* **Directions**
[A] Reproduce the stretch from "The grain structure" through "mistakes, looks great." in the video transfer review, replacing "Flickering" with "Shimmering".
[B] Extend the video transfer review past its last sentence.

* **Document passage**
Oh dear. What happened to this transfer? You could try to be polite like Marge, but with edge enhancement this disgraceful, that is not possible. Thick halos dominate nearly every frame, right from the start where the credits even show a white outline. Some of the beautiful cinematography is ruined, in particular a great shot of Jerry walking alone in a parking lot from above. Not only is he surrounded by a force field, so are the planters, his car, and the lights.
The grain structure is heightened by the artificial tampering, appearing digital instead of film-like. Fine detail, which certainly creeps into the frame in close-ups, is not well delineated. Long shots are flat out processed, and flesh tones waver all over the place, from natural to pink. Flickering is a bother, from Jerry’s striped shirt to the mess that is Marge’s outfit at 55:40. Trees near the house Carl and Gaear stay in are a hilarious mixture of digital processing and edge enhancement.
Colors are subdued intentionally, while the black levels perform admirably, even under the heavy snow conditions. There is a fantastic print under this mess, with only the occasional speck or mark to complain about. With less tampering, this could be a stunner, as the depth and detail that comes through, even with the mistakes, looks great.

* **Raw data**
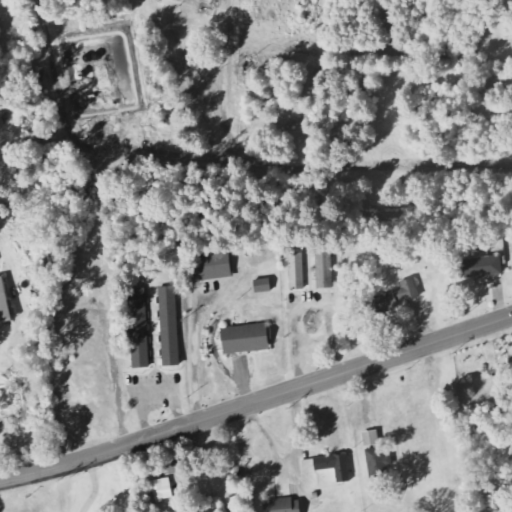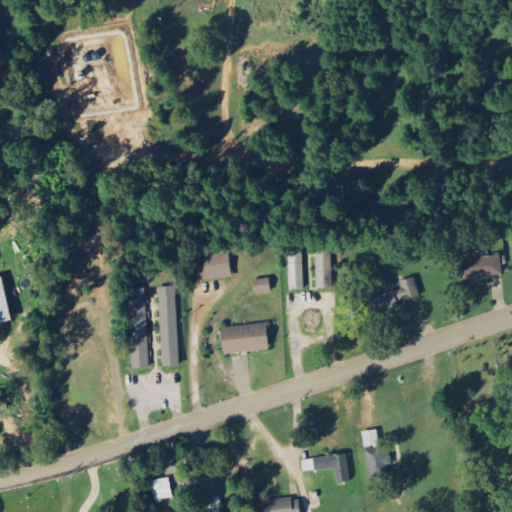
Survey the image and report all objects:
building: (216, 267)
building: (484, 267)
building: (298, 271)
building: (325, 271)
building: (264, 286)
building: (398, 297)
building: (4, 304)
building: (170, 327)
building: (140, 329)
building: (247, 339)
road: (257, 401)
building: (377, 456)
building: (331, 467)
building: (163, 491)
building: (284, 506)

* **Answers for the exercise**
[A]
The grain structure is heightened by the artificial tampering, appearing digital instead of film-like. Fine detail, which certainly creeps into the frame in close-ups, is not well delineated. Long shots are flat out processed, and flesh tones waver all over the place, from natural to pink. Shimmering is a bother, from Jerry’s striped shirt to the mess that is Marge’s outfit at 55:40. Trees near the house Carl and Gaear stay in are a hilarious mixture of digital processing and edge enhancement.
Colors are subdued intentionally, while the black levels perform admirably, even under the heavy snow conditions. There is a fantastic print under this mess, with only the occasional speck or mark to complain about. With less tampering, this could be a stunner, as the depth and detail that comes through, even with the mistakes, looks great.

[B]
Fargo is concerned with its front soundstage, leaving the surrounds inactive aside from a bit of bleed in the score. It uses the fronts well, spacing the dialogue and some ambient effects. Listen to the radio in the car shop early, which pans as Jerry walks in and out of the scene.
Gunfire, while lacking any punch on the low end, is crisp. The shattering of a window early is clean, and delivered free of any distortion. Any yelling or screaming is crisp, bringing a clarity unheard on prior formats. Some of the dialogue delivered over the phone, intentionally drowned out of course to sound like it is coming from a phone speaker, seems mixed a bit low, especially since it is hard to make out in the first place.
A commentary from cinematographer Robert Deakins is first on this disc’s set of extras, followed by the fine 30-minute making of, Minnesota Nice. A trivia track will follow along with the film if you so choose. An article from “American Cinematographer” magazine is hard on the eyes when you try to read it. A photo gallery and trailers remain.